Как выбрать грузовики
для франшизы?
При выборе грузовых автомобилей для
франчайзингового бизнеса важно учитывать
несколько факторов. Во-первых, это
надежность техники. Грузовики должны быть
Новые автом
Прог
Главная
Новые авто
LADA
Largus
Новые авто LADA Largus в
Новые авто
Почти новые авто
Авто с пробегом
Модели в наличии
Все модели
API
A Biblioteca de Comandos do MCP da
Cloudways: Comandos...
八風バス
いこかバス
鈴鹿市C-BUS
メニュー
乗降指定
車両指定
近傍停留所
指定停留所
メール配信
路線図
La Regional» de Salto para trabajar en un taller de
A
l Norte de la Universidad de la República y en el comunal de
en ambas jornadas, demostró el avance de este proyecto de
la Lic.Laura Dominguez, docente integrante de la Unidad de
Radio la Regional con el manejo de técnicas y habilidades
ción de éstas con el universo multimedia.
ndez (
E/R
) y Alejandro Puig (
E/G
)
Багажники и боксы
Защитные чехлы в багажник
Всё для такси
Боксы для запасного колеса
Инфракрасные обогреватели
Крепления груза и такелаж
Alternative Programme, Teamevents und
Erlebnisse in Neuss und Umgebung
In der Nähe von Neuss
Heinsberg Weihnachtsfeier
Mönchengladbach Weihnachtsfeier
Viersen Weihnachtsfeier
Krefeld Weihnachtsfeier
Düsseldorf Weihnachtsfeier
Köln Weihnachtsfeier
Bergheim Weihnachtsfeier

____________

WORK TO COMPLETE: Could you write out all the data exactly as it is given?

SOLUTION FOR THIS TASK:
Как выбрать грузовики
для франшизы?
При выборе грузовых автомобилей для
франчайзингового бизнеса важно учитывать
несколько факторов. Во-первых, это
надежность техники. Грузовики должны быть
Новые автом
Прог
Главная
Новые авто
LADA
Largus
Новые авто LADA Largus в
Новые авто
Почти новые авто
Авто с пробегом
Модели в наличии
Все модели
API
A Biblioteca de Comandos do MCP da
Cloudways: Comandos...
八風バス
いこかバス
鈴鹿市C-BUS
メニュー
乗降指定
車両指定
近傍停留所
指定停留所
メール配信
路線図
La Regional» de Salto para trabajar en un taller de
A
l Norte de la Universidad de la República y en el comunal de
en ambas jornadas, demostró el avance de este proyecto de
la Lic.Laura Dominguez, docente integrante de la Unidad de
Radio la Regional con el manejo de técnicas y habilidades
ción de éstas con el universo multimedia.
ndez (
E/R
) y Alejandro Puig (
E/G
)
Багажники и боксы
Защитные чехлы в багажник
Всё для такси
Боксы для запасного колеса
Инфракрасные обогреватели
Крепления груза и такелаж
Alternative Programme, Teamevents und
Erlebnisse in Neuss und Umgebung
In der Nähe von Neuss
Heinsberg Weihnachtsfeier
Mönchengladbach Weihnachtsfeier
Viersen Weihnachtsfeier
Krefeld Weihnachtsfeier
Düsseldorf Weihnachtsfeier
Köln Weihnachtsfeier
Bergheim Weihnachtsfeier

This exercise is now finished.